Adam currently spends approximately $50,000 annually and intends to spend roughly the same amount during his retirement years (note that this is about $10,000 less than the average expenditure for his age demographic).
He anticipates that his monthly CPP income will be approximately $700, totaling $210,000 throughout his 25-year retirement ($700 x 300 months in retirement).
By calculating ($50,000 x 25) – $210,000, he discovers that $1,040,000 will be sufficient for his retirement years.
Yes, you can retire in Canada on $1 million if your planned retirement resembles this example.
Remember that this is a straightforward calculation, but it can serve as a helpful starting point for determining how much money you will need for retirement.
Although it does not account for inflation, returns on investment (ROI), or lifestyle increases, it can provide an accurate approximate estimate.
Can I Retire in Canada at Age 60 with $500,000?
With $500,000 in Canada, retiring at age 60 with a family of four may be difficult. Why? Consider the calculation below:
If you retire at age 60 and intend to spend an average of $60,000 per year during your 30 years of retirement, you will need approximately $1,800,000 (30 years x $60,000 per year).
Suppose you receive $700 monthly from the CPP (though you may receive less if you retire at age 60).
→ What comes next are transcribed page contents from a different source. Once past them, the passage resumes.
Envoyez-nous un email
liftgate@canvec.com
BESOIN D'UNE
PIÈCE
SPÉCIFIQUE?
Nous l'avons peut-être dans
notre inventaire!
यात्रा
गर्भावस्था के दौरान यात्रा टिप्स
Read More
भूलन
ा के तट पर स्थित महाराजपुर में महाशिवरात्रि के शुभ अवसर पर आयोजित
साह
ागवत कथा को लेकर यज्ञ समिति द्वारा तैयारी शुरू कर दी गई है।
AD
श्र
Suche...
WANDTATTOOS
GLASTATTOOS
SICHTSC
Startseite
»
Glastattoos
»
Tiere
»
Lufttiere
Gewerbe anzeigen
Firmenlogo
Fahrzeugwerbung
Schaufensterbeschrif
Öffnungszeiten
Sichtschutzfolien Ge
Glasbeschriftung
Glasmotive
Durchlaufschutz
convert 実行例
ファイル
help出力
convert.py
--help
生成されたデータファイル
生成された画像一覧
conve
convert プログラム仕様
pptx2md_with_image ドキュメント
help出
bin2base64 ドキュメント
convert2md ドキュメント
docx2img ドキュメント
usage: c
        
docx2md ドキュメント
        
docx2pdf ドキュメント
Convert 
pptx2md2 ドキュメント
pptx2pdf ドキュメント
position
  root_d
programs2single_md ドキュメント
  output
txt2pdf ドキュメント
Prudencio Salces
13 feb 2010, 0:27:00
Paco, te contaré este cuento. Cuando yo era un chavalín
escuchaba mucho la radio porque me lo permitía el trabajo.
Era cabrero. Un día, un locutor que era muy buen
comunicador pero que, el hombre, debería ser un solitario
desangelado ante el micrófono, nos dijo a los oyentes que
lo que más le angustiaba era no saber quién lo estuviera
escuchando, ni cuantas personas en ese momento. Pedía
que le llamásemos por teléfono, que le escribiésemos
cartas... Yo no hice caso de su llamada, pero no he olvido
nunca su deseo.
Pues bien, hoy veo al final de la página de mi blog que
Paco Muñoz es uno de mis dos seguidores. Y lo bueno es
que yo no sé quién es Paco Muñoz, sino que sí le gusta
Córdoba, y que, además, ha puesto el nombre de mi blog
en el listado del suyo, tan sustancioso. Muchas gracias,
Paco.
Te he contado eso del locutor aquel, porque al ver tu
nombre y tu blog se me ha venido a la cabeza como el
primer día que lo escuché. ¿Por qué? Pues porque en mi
During retirement, you will receive approximately $252 000 ($700 monthly for 360 months).
Even with returns on investments, you will need approximately $1,500,000 to retire in Canada at age 60 (spending the average amount until age 90).
Nonetheless, this does not mean that it is impossible. I know that planning until age 90 is optimistic (given the Canadian life expectancy of 82) and that some seniors can live comfortably on $40,000 or even less annually (especially if their mortgage has been paid off!).
It depends on your retirement years, investment returns, and lifestyle.
Conclusion
With $1 million, it is unquestionably possible to retire comfortably in Canada.
If you have a financial advisor, they can assist you with this type of situation. It never harms to seek advice from a professional who can point you in the right direction and paint a clear picture of what your retirement might entail.